• Textauszug:
+ + +

Seeteufel - wird schon werden. Was ich sagen will, übertreib´s nicht mit der Genauigkeit.
Hab schon Echo´s in Holzkisten gesehen.
Und der Baumarkt den ich meine, der steht in einem kleinen norwegischen Dörfleinchenchen.
Aber sehr freundliches und hilfsbereites Personal, die auch improvisieren können.
Und denk drann --- manche würden Alles geben, um dort oben sein zu dürfen.

Die Zeit arbeitet für uns Süchtige.
Tschau - berni


----------



## nordsidetuning (9. Januar 2009)

*AW: Hilferuf aus Norwegen : Kleinteile für mein Echolot,brauch dringend Hilfe !!*

hey kan hjelpe deg med noen ting bare ser hva slags skruer du trenger mener lengde og diameter 
mvh danny fra larvik


----------



## Condor (11. Januar 2009)

+ + +

• Aufgabe A:
Ändere in den Zeilen der Übungsdaten, von ihrem Anfang bis einschließlich der Zeile mit „Estados Unidos, la“, jedes „ARTÍCULOS“ zu „BEITRÄGE“. Gib nur diesen Abschnitt sonst unverändert und ohne die Bilder aus.

+ + +

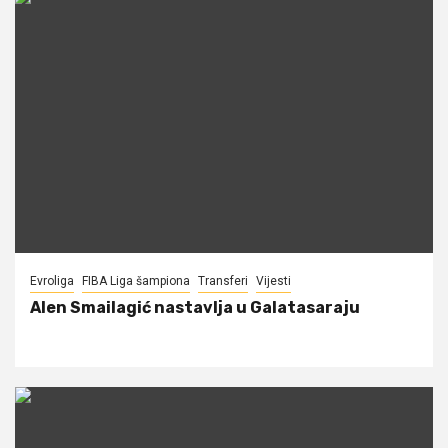
Evroliga
FIBA Liga šampiona
Transferi
Vijesti
Alen Smailagić nastavlja u Galatasaraju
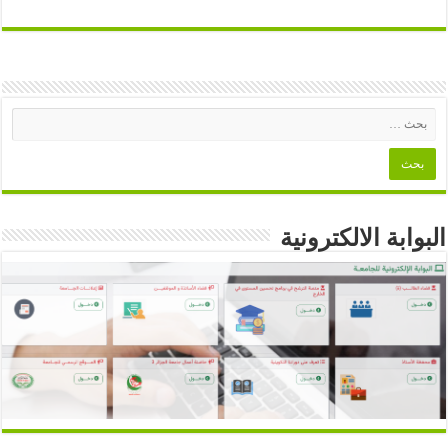
البوابة الالكترونية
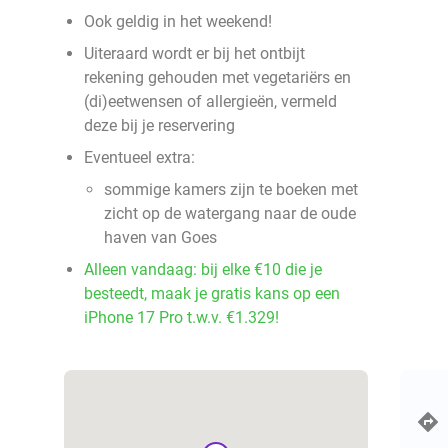
Ook geldig in het weekend!
Uiteraard wordt er bij het ontbijt
rekening gehouden met vegetariërs en
(di)eetwensen of allergieën, vermeld
deze bij je reservering
Eventueel extra:
sommige kamers zijn te boeken met
zicht op de watergang naar de oude
haven van Goes
Alleen vandaag: bij elke €10 die je
besteedt, maak je gratis kans op een
iPhone 17 Pro t.w.v. €1.329!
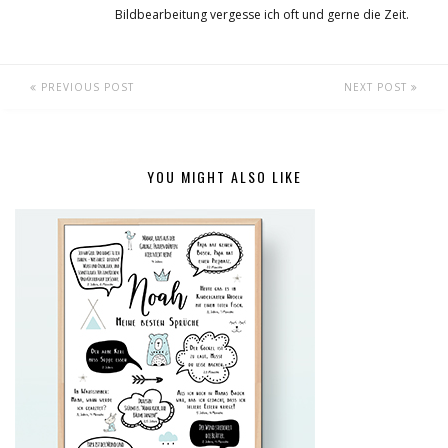
Bildbearbeitung vergesse ich oft und gerne die Zeit.
PREVIOUS POST
NEXT POST
YOU MIGHT ALSO LIKE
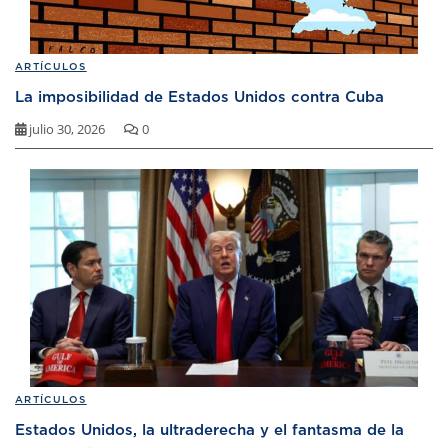
ARTÍCULOS
La imposibilidad de Estados Unidos contra Cuba
julio 30, 2026
0
ARTÍCULOS
Estados Unidos, la ultraderecha y el fantasma de la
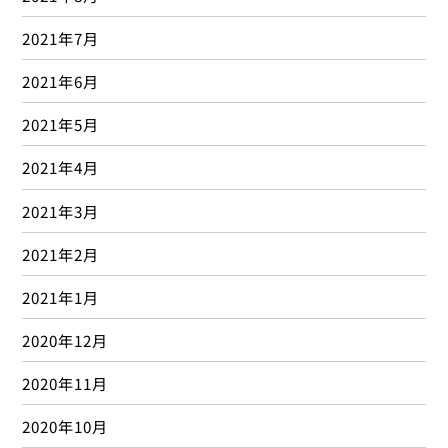
2018年7月
2018年6月
2018年5月
2018年4月
2018年3月
2018年2月
2018年1月
2017年12月
2017年11月
2017年10月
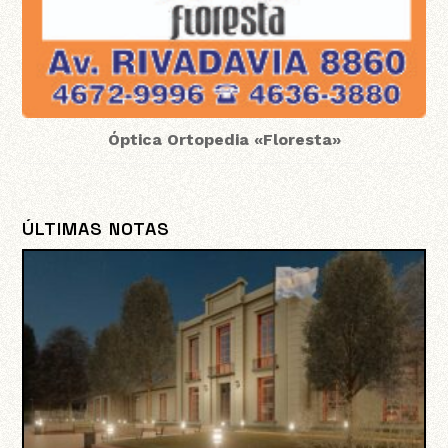
Óptica Ortopedia «Floresta»
ÚLTIMAS NOTAS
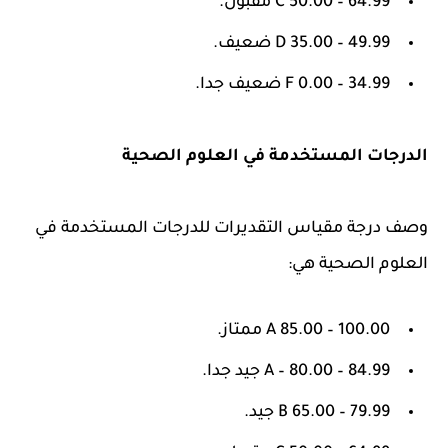
C 50.00 – 64.99 مقبول.
D 35.00 – 49.99 ضعيف.
F 0.00 – 34.99 ضعيف جدا.
الدرجات المستخدمة في العلوم الصحية
وصف درجة مقياس التقديرات للدرجات المستخدمة في
العلوم الصحية هي:
A 85.00 – 100.00 ممتاز.
A – 80.00 – 84.99 جيد جدا.
B 65.00 – 79.99 جيد.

+ + +

• Aufgabe B:
Gib aus dem Forenthread über das Echolot den Abschnitt von „Und der Baumarkt“ bis einschließlich „sein zu dürfen.“ wortgetreu aus.

• Lösung A:
Evroliga
FIBA Liga šampiona
Transferi
Vijesti
Alen Smailagić nastavlja u Galatasaraju
البوابة الالكترونية
Ook geldig in het weekend!
Uiteraard wordt er bij het ontbijt
rekening gehouden met vegetariërs en
(di)eetwensen of allergieën, vermeld
deze bij je reservering
Eventueel extra:
sommige kamers zijn te boeken met
zicht op de watergang naar de oude
haven van Goes
Alleen vandaag: bij elke €10 die je
besteedt, maak je gratis kans op een
iPhone 17 Pro t.w.v. €1.329!
Bildbearbeitung vergesse ich oft und gerne die Zeit.
PREVIOUS POST
NEXT POST
YOU MIGHT ALSO LIKE
BEITRÄGE
La imposibilidad de Estados Unidos contra Cuba
julio 30, 2026
0
BEITRÄGE
Estados Unidos, la ultraderecha y el fantasma de la

• Lösung B:
Und der Baumarkt den ich meine, der steht in einem kleinen norwegischen Dörfleinchenchen.
Aber sehr freundliches und hilfsbereites Personal, die auch improvisieren können.
Und denk drann --- manche würden Alles geben, um dort oben sein zu dürfen.